Não é uma eleição fácil e não está ganha, diz Lula

Do UOL, em São Paulo

05/08/2022 13h50Atualizada em 05/08/2022 14h44

O ex-presidente Luiz Inácio Lula da Silva (PT) disse hoje (5) que a eleição presidencial —que ocorre em outubro— "não está ganha". Ele aparece em primeiro lugar nas pesquisas de intenção de votos —na última edição da Datafolha, com 18 pontos à frente de Jair Bolsonaro (PL)— e sua equipe lançou mão de estratégias para tentar vencer no primeiro turno.

"Sei que não é uma eleição fácil, não é uma eleição que já está ganha. Se vocês quiserem mudar esse país temos 59 dias, que a gente não pode descansar um dia", afirmou Lula. O ex-presidente participou de evento na Liberdade, no centro de São Paulo, com profissionais da saúde pela defesa do SUS (Sistema Único de Saúde).

Como fez em outros discursos, o petista disse que não "falta experiência" para ele, nem para seu vice, o ex-governador Geraldo Alckmin (PSB), tirar o Brasil "desse lamaçal e colocar outra vez no berço da democracia". Alckmin foi filiado ao PSDB e é bem visto entre o público mais conservador.

Lula citou que o serviço de saúde pode ser dividido em antes e depois da pandemia de covid-19 —nesse momento, aproveitou para criticar o governo Bolsonaro. "Muitos adoeceram, e outros tantos, infelizmente, perderam suas vidas nessa luta, diante da negação da ciência e da omissão criminosa desse desgoverno."

Ele ainda reclamou que as agências reguladoras foram enfraquecidas pelo atual governo e, indiretamente, falou de interferências do presidente. "Muitas vezes a gente cria uma agência para ela facilitar e quando o cidadão toma posse, ele acha que manda mais que o ministro, acha que manda mais do que o governo."

Teto de gastos

Lula voltou a criticar o teto de gastos dizendo que o modelo foi criado para "tirar dinheiro dos pobres para dar aos ricos". "Não é nenhuma bravata, não sou de rasgar nota de 10, mas não terá teto de gasto em lei no nosso país", garantiu o ex-presidente, caso venha se eleger.

O teto de gastos foi sancionado por Michel Temer (MDB) em 2016 e determina que o gasto máximo que o governo pode ter é equivalente ao Orçamento do ano anterior.

"Se nada for feito, a manutenção desse crime continuado acabará por inviabilizar completamente o SUS, abrindo as portas para a privatização da saúde", argumentou. A legislação do teto entrou em vigor em 2017 e prevê uma duração de 20 anos.

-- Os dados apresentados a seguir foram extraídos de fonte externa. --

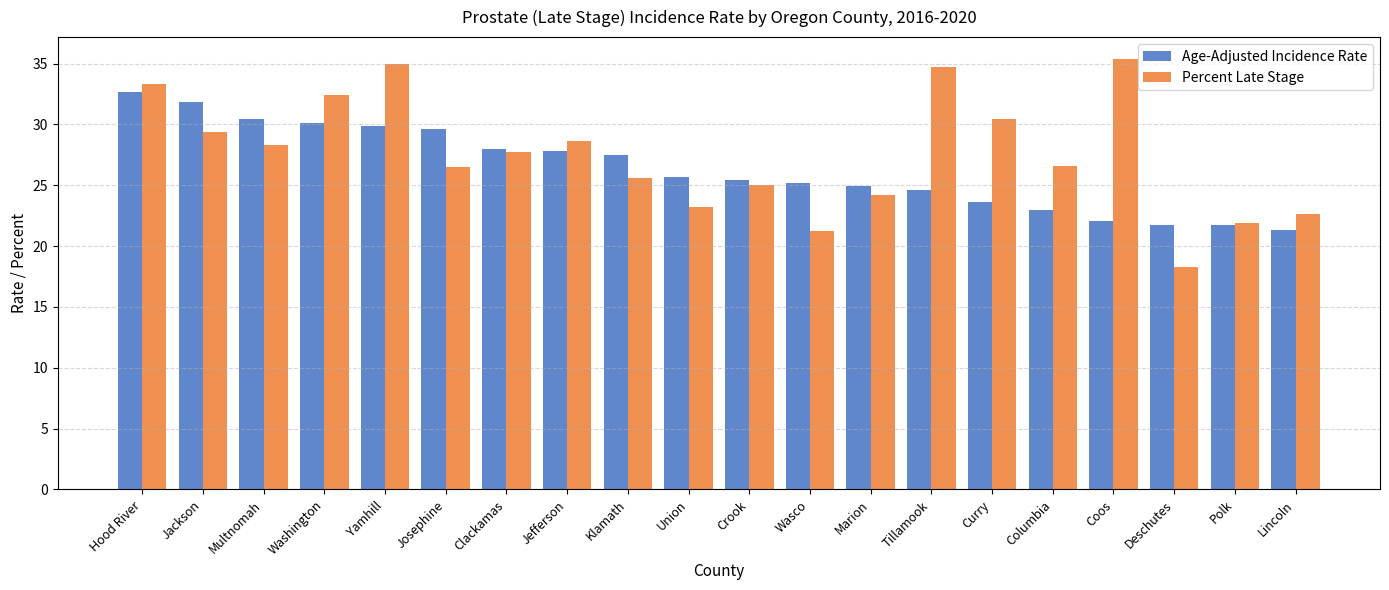

At which label does Age-Adjusted Incidence Rate first exceed 25?

Hood River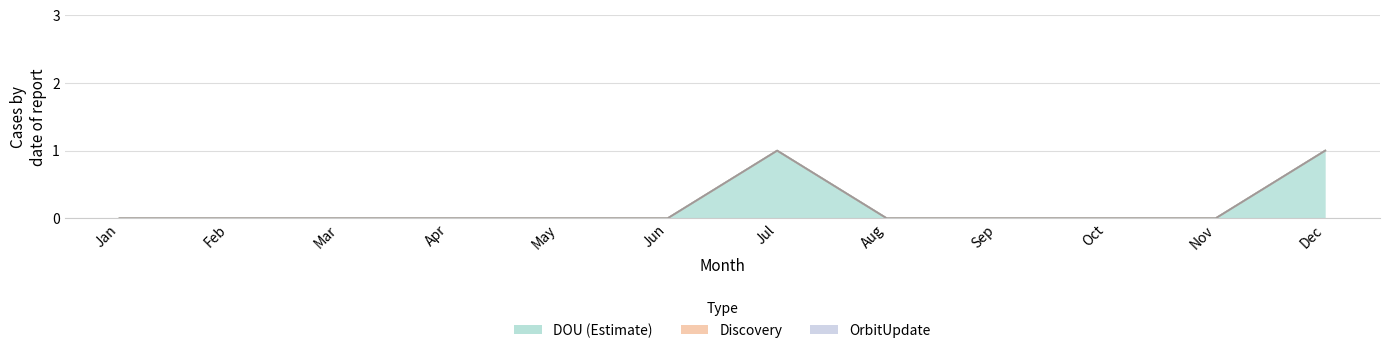

Which series changed the most between Jan and Mar?

DOU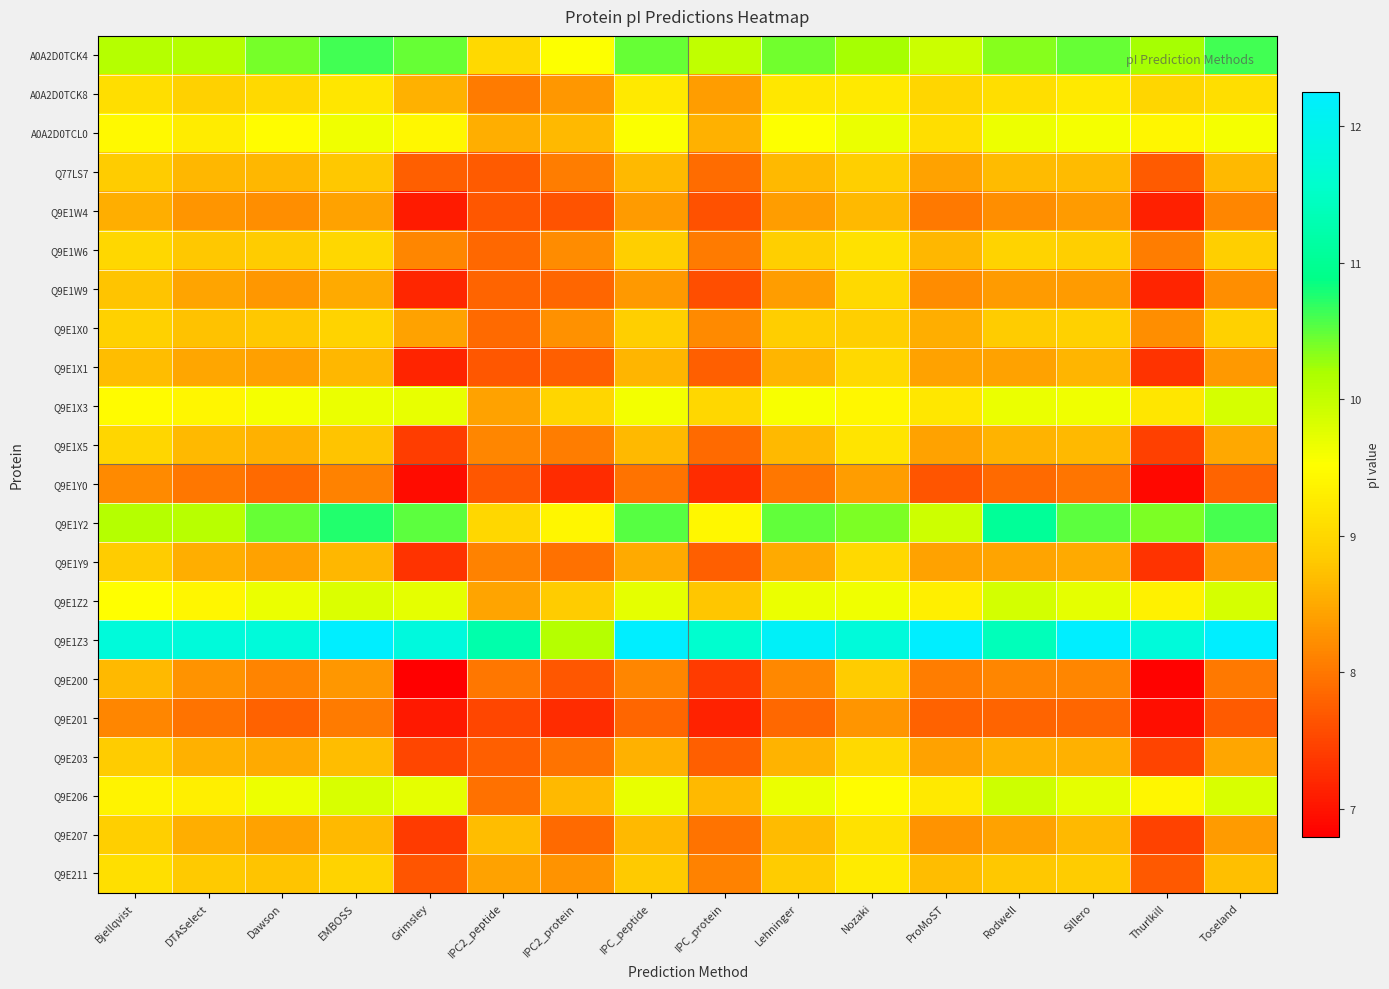

Which series changed the most between ProMoST and Thurlkill?

Q9E200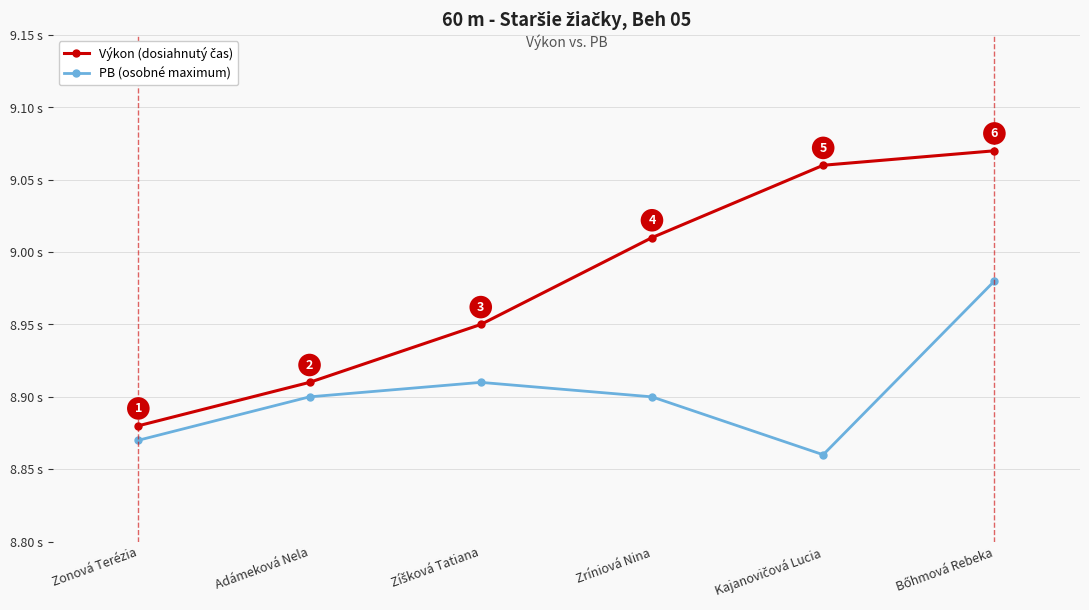

True or false: PB (osobné maximum) has more than 2 interior local peaks.

False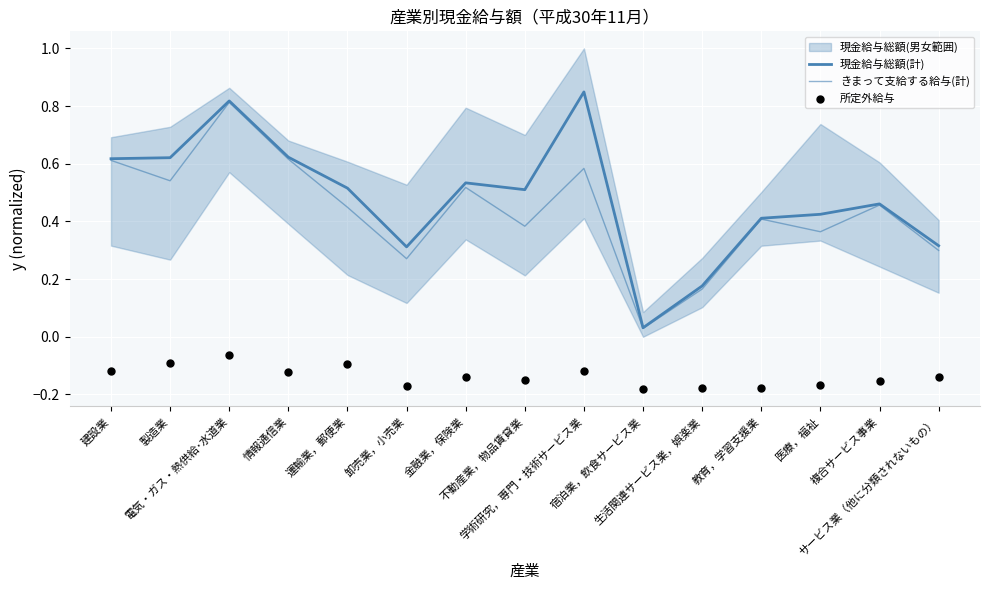

What is the total value across all series at 教育，学習支援業?

0.6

Apoio de olho no primeiro turno

Ontem (4), o deputado federal André Janones (Avante) retirou sua candidatura ao Planalto e afirmou que vai apoiar Lula. O petista disse que ele vai ajudar a escrever o programa de governo. Com Janones, a equipe petista espera reverter os votos do ex-candidato —que tinha apenas 1% no Datafolha— e incrementar o engajamento nas redes sociais.

A campanha anunciou ainda adesão à chapa do Agir (antigo PTC), por meio do presidente Daniel Tourinho, que participou da reunião com Lula e Janones.

Com isso, a aliança chegou a nove partidos. São eles: PT, PSB, PCdoB, PV, PSOL, Rede, Solidariedade, Avante e Agir. O Pros também chegou a confirmar apoio à chapa do petista, mas enfrenta uma briga interna —que chegou à Justiça.

Para o PT, a lógica é simples: quanto mais candidatos desistirem, maior a possibilidade de Lula puxar votos —se eles se engajarem na campanha, como Janone. Para vencer na primeira etapa das eleições, o petista precisa ter um voto a mais que a soma dos demais concorrentes.